I need to find the fastest way of reading a large OpenEdge table (100 million rows plus), preferably programmatically (in c#) and outside of ETL tools such as SSIS or staging formats such as text file extracts.
I'm currently using ODBC (driver: Progress OpenEdge 11.5) to query the OpenEdge 11.5 tables in batches using the OFFSET and FETCH modifiers
SELECT COL_1, COL_2
FROM PUB.TABLE_1
ORDER BY ROWID ASC
OFFSET {currentBatchStart} ROWS
FETCH NEXT {batchSize} ROWS ONLY
I'm querying via a system DSN with FetchArraySize: 25
and QueryTimeout: -1
. And I'm connecting to an OpenEdge server group set up for SQL only access with message buffer size: 1024
.
I'm finding the performance is poor (about 1 million records every 15 minutes) and I suspect it will only slow down as I advance through the table when using the OFFSET FETCH modifiers.
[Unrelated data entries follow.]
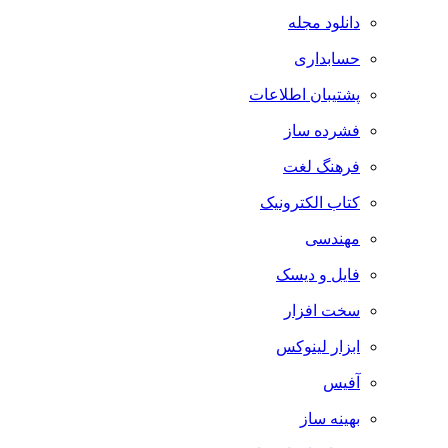
دانلود مجله
حسابداری
پشتیبان اطلاعات
فشرده ساز
فرهنگ لغت
کتاب الکترونیک
مهندسی
فایل و دیسک
سخت افزار
ابزار لینوکس
آفیس
بهینه ساز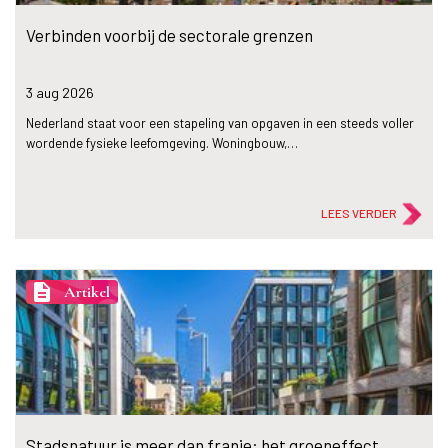
Verbinden voorbij de sectorale grenzen
3 aug
2026
Nederland staat voor een stapeling van opgaven in een steeds voller
wordende fysieke leefomgeving. Woningbouw,…
LEES VERDER
description
Artikel
Stadsnatuur is meer dan franje: het groeneffect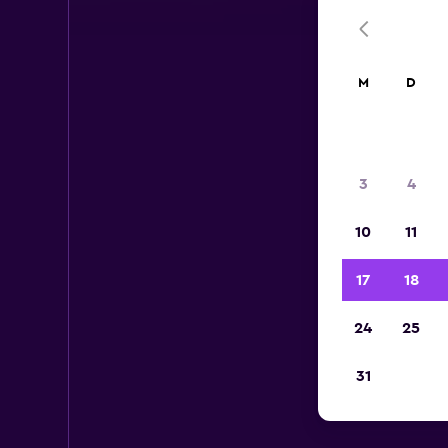
M
D
3
4
10
11
17
18
24
25
31
M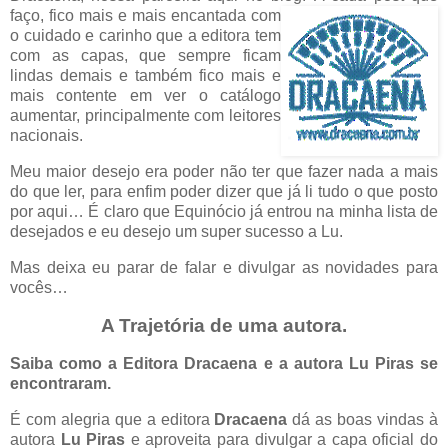
faço, fico mais e mais encantada com
o cuidado e carinho que a editora tem
com as capas, que sempre ficam
lindas demais e também fico mais e
mais contente em ver o catálogo
aumentar, principalmente com leitores
nacionais.
Meu maior desejo era poder não ter que fazer nada a mais
do que ler, para enfim poder dizer que já li tudo o que posto
por aqui… É claro que Equinócio já entrou na minha lista de
desejados e eu desejo um super sucesso a Lu.
Mas deixa eu parar de falar e divulgar as novidades para
vocês…
A Trajetória de uma autora.
Saiba como a Editora Dracaena e a autora Lu Piras se
encontraram.
É com alegria que a editora
Dracaena
dá as boas vindas à
autora
Lu Piras
e aproveita para divulgar a capa oficial do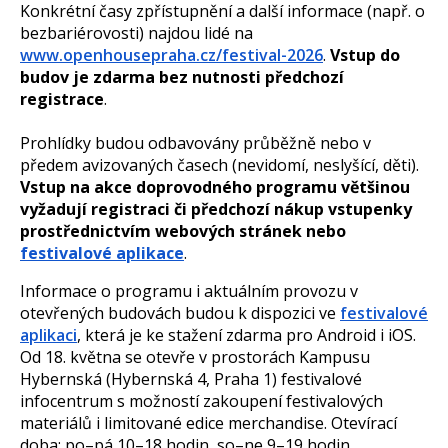
Konkrétní časy zpřístupnění a další informace (např. o
bezbariérovosti) najdou lidé na
www.openhousepraha.cz/festival-2026
.
Vstup do
budov je zdarma bez nutnosti předchozí
registrace
.
Prohlídky budou odbavovány průběžně nebo v
předem avizovaných časech (nevidomí, neslyšící, děti).
Vstup na akce doprovodného programu většinou
vyžadují registraci či předchozí nákup vstupenky
prostřednictvím webových stránek nebo
festivalové aplikace
.
Informace o programu i aktuálním provozu v
otevřených budovách budou k dispozici ve
festivalové
aplikaci
, která je ke stažení zdarma pro Android i iOS.
Od 18. května se otevře v prostorách Kampusu
Hybernská (Hybernská 4, Praha 1) festivalové
infocentrum s možností zakoupení festivalových
materiálů i limitované edice merchandise. Otevírací
doba: po–pá 10–18 hodin, so–ne 9–19 hodin.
My question is are there any methods I can adopt or settings I can play with to tune the query performance?
- For example are there better ways of constructing my SQL query? e.g. should I order by columns in an index rather than ROWID?
- Should I increase the message buffer size on the sql server group
Or should I be looking at alternative methods to read the data out of the table?
Note: Each batch is subsequently sqlbulkcopy
'ed into a SQL Server table